Le reste de cette journée se passa comme se passent à peu près tous les jours dans un pays nouvellement habité et peu peuplé. Cependant les colons se portèrent de nouveau en foule à l’Académie, pour entendre M. Grant prêcher une seconde fois, et célébrer l’office du matin. Le vieil Indien fut du nombre de ses auditeurs ; mais quand le ministre invita les fidèles à s’approcher de la table de la communion, quoiqu’il eût alors les yeux fixés sur John, John resta immobile à sa place, le sentiment de honte causé par le souvenir de l’état avilissant dans lequel on l’avait vu la veille ne lui permettant pas de faire un mouvement.
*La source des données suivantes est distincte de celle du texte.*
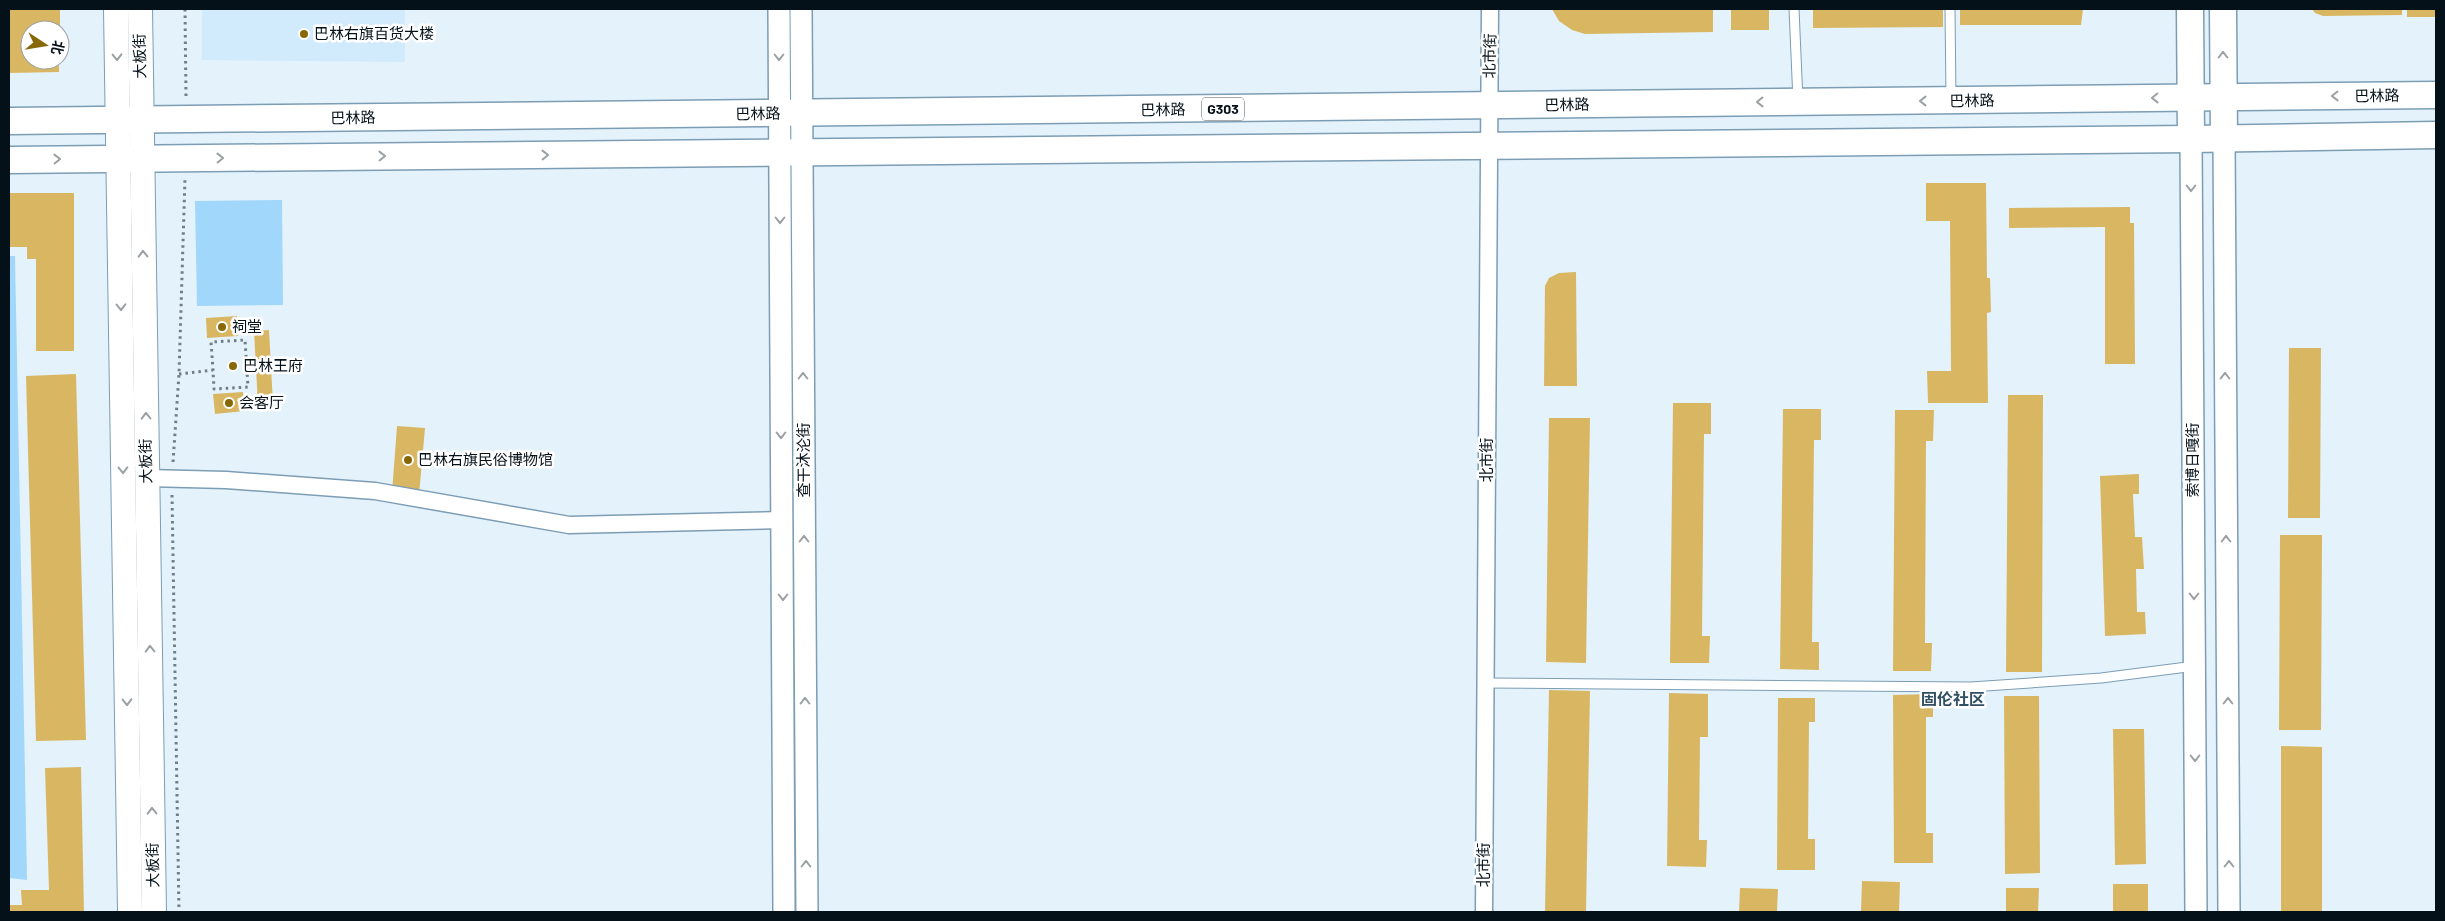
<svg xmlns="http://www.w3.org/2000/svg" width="2445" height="921" font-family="Barlow,'Noto Sans SC',sans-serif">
<rect width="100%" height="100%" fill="#e4f2fc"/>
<path fill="#d1eafc" d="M202 9H405V62L202 60Z"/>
<g fill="#a0d7fb">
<path d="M282 200 283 305 197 306 195 201Z"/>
<path d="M9 256H15L27 880 9 878Z"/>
</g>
<g fill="#d9b762">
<path d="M9 9H60V30H30V60H59V72L9 73Z"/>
<path d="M1552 9H1713V32L1585 34 1572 30 1559 21Z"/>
<rect x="1731" y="9" width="38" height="21"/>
<path d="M1813 9H1943V27L1813 28Z"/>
<path d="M1960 9H2083L2081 25H1960Z"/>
<path d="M2312 9H2402V15L2323 16 2315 13Z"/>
<rect x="2407" y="9" width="29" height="8"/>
<path d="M1926 183H1986L1987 278H1990L1991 312 1987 313 1988 403H1928L1927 371H1951L1950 221H1926Z"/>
<path d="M9 193H74V351H36V259H27V247H9Z"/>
<path d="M2130 207V223H2134L2135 364H2105V227L2009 228V208Z"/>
<path d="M1576 272 1577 386H1544L1545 286 1549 278 1559 273Z"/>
<path d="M237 316 238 336 207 338 206 318Z"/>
<path d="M269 330 273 404 258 405 254 331Z"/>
<path d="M2289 348H2321L2320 518H2288Z"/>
<path d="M76 374 86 740 36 741 26 376Z"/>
<path d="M243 392 244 411 215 414 213 394Z"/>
<path d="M2008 395H2043L2042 672H2006Z"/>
<path d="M1673 403H1711V434H1704L1702 636H1710L1709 663H1670Z"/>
<path d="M1783 409H1821V440H1814L1812 642H1819V670L1780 669Z"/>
<path d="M1895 410H1934L1933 441H1926L1925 643H1932L1931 671H1893Z"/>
<path d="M1549 418H1590L1586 663 1546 662Z"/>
<path d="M397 426 425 428 419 495 392 493Z"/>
<path d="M2139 474V494H2133L2135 537H2142L2144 569H2136L2137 612H2145L2146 634 2105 636 2100 476Z"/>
<path d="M2280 535H2322L2321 730H2279Z"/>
<path d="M1549 690 1590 691 1586 912H1545Z"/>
<path d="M1669 693 1708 694V737H1700L1699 840H1707L1706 867 1667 866Z"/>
<path d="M1933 694V717H1926V833H1933V863H1894L1893 695Z"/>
<path d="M2004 696H2039L2040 873 2005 874Z"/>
<path d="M1778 698H1815V722H1809L1808 839H1815V870H1777Z"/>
<path d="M2113 729H2144L2146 864 2115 865Z"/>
<path d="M2281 746 2322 747V912H2281Z"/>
<path d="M81 767 84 912H9V905H22L21 890H49L45 768Z"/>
<path d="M1862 881 1900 882 1899 912H1861Z"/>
<rect x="2113" y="884" width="35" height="28"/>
<path d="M1740 888 1778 889 1777 912H1739Z"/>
<path d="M2006 888H2039L2038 912H2006Z"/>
</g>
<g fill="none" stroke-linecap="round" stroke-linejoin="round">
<g stroke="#7c9db4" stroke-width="11">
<g id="service">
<path d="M1794 9 1798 101"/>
<path d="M1950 9 1951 98"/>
<path d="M1485 683 1971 687 2101 678 2195 666"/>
</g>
</g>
<g stroke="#7c9db4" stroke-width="19">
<g id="minor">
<path d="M147 478 226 480 375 491 569 525 782 520"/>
<path d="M1484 912 1490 9"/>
</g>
</g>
<g stroke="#7c9db4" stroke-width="24">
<g id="tertiary">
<path d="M779 9 784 912"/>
<path d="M801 9 807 912"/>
<path d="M2191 139 2196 912"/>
<path d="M2224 139 2229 912"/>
</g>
</g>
<g stroke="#7c9db4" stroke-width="26">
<g id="secondary">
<path d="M116 9 130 912"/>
<path d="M140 9 154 912"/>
</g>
</g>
<g stroke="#7c9db4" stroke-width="29">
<g id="primary">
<path d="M2190 9 2191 139"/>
<path d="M2223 9 2224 139"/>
<path d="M9 121 2436 95"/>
<path d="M9 160 2191 139 2436 135"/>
</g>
</g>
<g stroke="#717e87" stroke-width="3" stroke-dasharray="2.5 4" stroke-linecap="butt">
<path d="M185 9 186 97"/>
<path d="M179 374 213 370 214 389 248 387 245 340 211 342 213 370"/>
<path d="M173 462 179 374 185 178"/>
<path d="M172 495 179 912"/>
</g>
<use href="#service" stroke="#fff" stroke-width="9"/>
<use href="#minor" stroke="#fff" stroke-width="16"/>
<use href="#tertiary" stroke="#fff" stroke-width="21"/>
<use href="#secondary" stroke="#fff" stroke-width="24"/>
<use href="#primary" stroke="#fff" stroke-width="26"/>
</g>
<defs><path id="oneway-chevron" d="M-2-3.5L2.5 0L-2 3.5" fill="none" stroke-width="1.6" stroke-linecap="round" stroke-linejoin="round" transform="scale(1.25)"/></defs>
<g stroke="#9ba0a3">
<use href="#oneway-chevron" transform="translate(2223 55) rotate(-90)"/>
<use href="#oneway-chevron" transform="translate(117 57) rotate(89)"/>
<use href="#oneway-chevron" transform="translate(779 57) rotate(90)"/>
<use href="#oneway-chevron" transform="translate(2335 96) rotate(179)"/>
<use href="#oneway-chevron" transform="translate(2155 98) rotate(179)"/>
<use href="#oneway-chevron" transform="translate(1923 101) rotate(180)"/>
<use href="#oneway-chevron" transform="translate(1760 102) rotate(179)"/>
<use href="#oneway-chevron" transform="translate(545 155) rotate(-1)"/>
<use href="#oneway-chevron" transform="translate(382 156) rotate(-1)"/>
<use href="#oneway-chevron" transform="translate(220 158) rotate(-1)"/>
<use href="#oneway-chevron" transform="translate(57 159) rotate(-1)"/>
<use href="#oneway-chevron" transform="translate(2191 188) rotate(90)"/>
<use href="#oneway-chevron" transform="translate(780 220) rotate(90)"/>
<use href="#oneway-chevron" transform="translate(143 254) rotate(-91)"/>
<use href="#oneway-chevron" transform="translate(121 307) rotate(89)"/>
<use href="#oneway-chevron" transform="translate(803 376) rotate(-90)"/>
<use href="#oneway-chevron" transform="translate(2225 376) rotate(-90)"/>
<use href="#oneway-chevron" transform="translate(146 416) rotate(-91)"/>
<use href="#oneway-chevron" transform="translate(781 435) rotate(90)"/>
<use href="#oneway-chevron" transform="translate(123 470) rotate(89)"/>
<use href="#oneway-chevron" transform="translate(804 539) rotate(-90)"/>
<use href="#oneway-chevron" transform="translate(2226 539) rotate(-90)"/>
<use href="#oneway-chevron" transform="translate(2194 596) rotate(90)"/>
<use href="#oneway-chevron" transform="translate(783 597) rotate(90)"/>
<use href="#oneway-chevron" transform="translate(150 649) rotate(-91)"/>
<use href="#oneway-chevron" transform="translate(805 701) rotate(-90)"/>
<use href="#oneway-chevron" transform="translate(2228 701) rotate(-90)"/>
<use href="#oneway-chevron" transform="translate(127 702) rotate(89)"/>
<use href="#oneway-chevron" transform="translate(2195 758) rotate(90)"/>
<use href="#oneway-chevron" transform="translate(152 811) rotate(-91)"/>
<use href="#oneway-chevron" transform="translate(806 864) rotate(-90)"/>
<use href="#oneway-chevron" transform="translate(2229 864) rotate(-90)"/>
</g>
<g fill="#876804" stroke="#fff" stroke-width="2">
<circle cx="304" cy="34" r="5"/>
<circle cx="222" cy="327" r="5"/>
<circle cx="233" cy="366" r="5"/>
<circle cx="229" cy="403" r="5"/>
<circle cx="408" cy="460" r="5"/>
</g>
<g text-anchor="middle" stroke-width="5" stroke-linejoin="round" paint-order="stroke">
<rect fill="#fff" stroke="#50585e" stroke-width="1" x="1202" y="97.5" width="42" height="23" rx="4"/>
<g font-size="14" font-weight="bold" fill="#051119">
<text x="1223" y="114">G303</text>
</g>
<g font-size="15" fill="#051119" stroke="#fff" text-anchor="start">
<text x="314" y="39">巴林右旗百货大楼</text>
<text x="232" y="332">祠堂</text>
<text x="243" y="371">巴林王府</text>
<text x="239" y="408">会客厅</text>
<text x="418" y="465">巴林右旗民俗博物馆</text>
</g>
<g font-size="15" fill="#051119" stroke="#fff">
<text transform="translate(140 56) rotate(-91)" y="5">大板街</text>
<text transform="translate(1490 56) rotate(-89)" y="5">北市街</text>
<text transform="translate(2377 96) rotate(-1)" y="5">巴林路</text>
<text transform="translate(1972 101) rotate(-1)" y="5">巴林路</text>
<text transform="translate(1567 105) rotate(-1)" y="5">巴林路</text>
<text transform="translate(1163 110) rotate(-1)" y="5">巴林路</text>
<text transform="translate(758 114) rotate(-1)" y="5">巴林路</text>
<text transform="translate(353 118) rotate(-1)" y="5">巴林路</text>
<text transform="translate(804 460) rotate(-90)" y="5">查干沐沦街</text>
<text transform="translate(1487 460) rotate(-90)" y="5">北市街</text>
<text transform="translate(2193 460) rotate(-90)" y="5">索博日嘎街</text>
<text transform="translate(146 461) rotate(-91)" y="5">大板街</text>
<text transform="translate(153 865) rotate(-91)" y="5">大板街</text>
<text transform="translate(1484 865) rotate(-90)" y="5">北市街</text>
</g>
<g font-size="16" font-weight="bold" fill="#315064" stroke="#fff">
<text x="1953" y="705">固伦社区</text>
</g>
</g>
<rect width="2445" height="921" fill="none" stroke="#051119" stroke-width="20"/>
<g transform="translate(45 45) rotate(102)"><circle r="24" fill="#ffffff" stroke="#9ba0a3"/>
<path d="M0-4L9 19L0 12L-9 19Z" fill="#876804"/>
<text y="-8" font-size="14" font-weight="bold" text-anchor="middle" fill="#051119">北</text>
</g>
</svg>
Tandis que les colons sortaient de la salle qui servait d’église, les nuages, qui s’étaient amoncelés pendant la matinée, s’épaissirent encore, et, avant que ceux qui demeuraient à quelque distance du village eussent pu regagner leurs cabanes, enfoncées dans les vallées, ou perchées sur le sommet des montagnes, la pluie commença à tomber par torrents. Les souches dispersées de tous côtés, et qui semblaient auparavant des monticules de neige, montrèrent alors leur cime noire, et l’on vit le haut des pieux enfoncés dans la terre pour former des haies et des clôtures percer la couverture blanche qui les cachait.

À l’abri de la pluie, dans le salon bien chauffé de son père, Élisabeth, accompagnée de Louise Grant, regardait par une fenêtre avec admiration le changement subit qui s’opérait autour d’elles. Toutes les maisons du village offraient déjà aux yeux des toits noirs et des cheminées enfumées, au lieu de la blancheur brillante qui les ornait la veille ; les pins secouaient la poudre blanche qui couvrait leurs feuilles et leurs branches ; enfin tout dans la nature reprenait sa forme et sa couleur avec une transition si rapide, qu’elle semblait presque surnaturelle.